ECE2024 Eposter Presentations Diabetes, Obesity, Metabolism and Nutrition (383 abstracts)
Southampton University Hospital NHS Foundation Trust, Department of Diabetes and Endocrinology, Southampton, United Kingdom
Introduction: Diabetic striatopathy is a rare neurological complication of diabetes presenting in most cases with an acute/subacute hemichorea associated with contralateral putamen T1 hyperintensity on MRI. It is associated with significant hyperglycaemia, high HbA1c and osmolality. It resolves within few days to 10 months in 74% of cases. Recurrence is seen in 13% of cases, mostly within the first two months. Hypoglycaemia induced chorea is extremely rare.
Case report: 68-year-old male with a history of transient ischaemic attack and well controlled type 2 diabetes on oral therapies was admitted with fall and long lie. He was swaying when stood, had shuffling gait and his speech was difficult to understand. On admission had significant hyperglycaemia (33.6 mmol/l), raised osmolality (311 mosmol/kg) and dramatic HbA1c increase to 181 mmol/mol from 58 mmol/mol five months previously, likely precipitated by metabolic sequalae of severe Covid illness a year prior. He was described as restless, grabbing at things, picking at clothes and was noted to have involuntary movements progressing to severe generalised and orofacial choreoathetosis. Interestingly, he was not distressed by these movements and appeared unaware. Brain MRI showed high T1 signal the putamina bilaterally and excluded a stroke. Thyroid, autoimmune, paraneoplastic and infection screen were negative. Diagnosis of hyperglycaemia induced chorea was made. Glucose control was achieved with a variable insulin infusion and basal insulin. His choreoathetosis worsened initially after achievement of euglycemia preventing patients ability to glucose monitor and insulin self-administer, but improved with stable glucose control allowing discharge 12 days after admission. He was readmitted 16 days later with chorea recurrence, this time in association with hypoglycaemia (glucose 2.7 mmol/l). He was discharged 6 days later and remained symptom free 2.5 years later.

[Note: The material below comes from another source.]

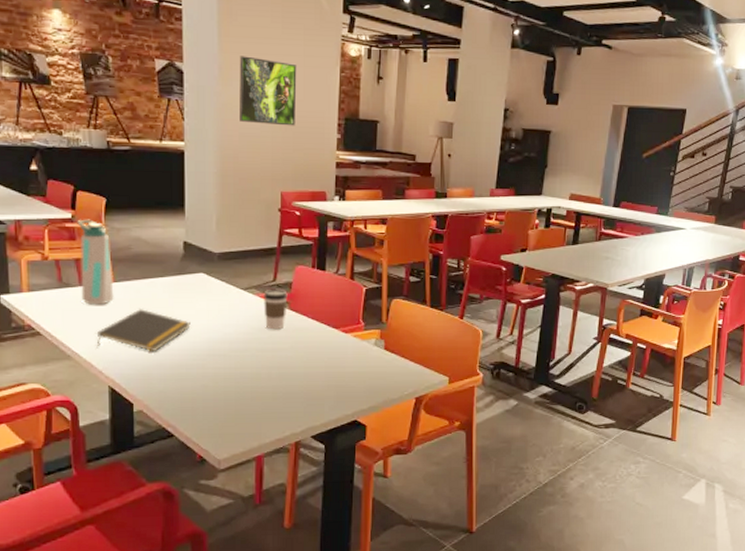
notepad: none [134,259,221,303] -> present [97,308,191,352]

Discussion: Diabetic striatopathy should be considered in a differential diagnosis of choreoathetosis of an acute or subacute onset together with a stroke, bleed, autoimmune disease, paraneoplastic syndrome, cocaine and HIV. Our case highlights several unique aspects including occurrence in a middle-aged Caucasian male, deterioration of symptoms after initial glucose normalisation, bilateral symptoms, bilateral putamina radiological changes and a recurrence precipitated by hypoglycaemia, which is to our knowledge very rare. Proposed mechanisms of hyperglycaemia induced choreoathetosis include an induction of mild ischaemia in the putamen via osmotic shift induced hypoperfusion leading to anaerobic metabolism and gamma-aminobutyric acid (GABA) depletion. Hypoglycaemia probably induces cell oedema and hypoperfusion and utilisation of GABA and acetylcysteine as alternative sources of energy.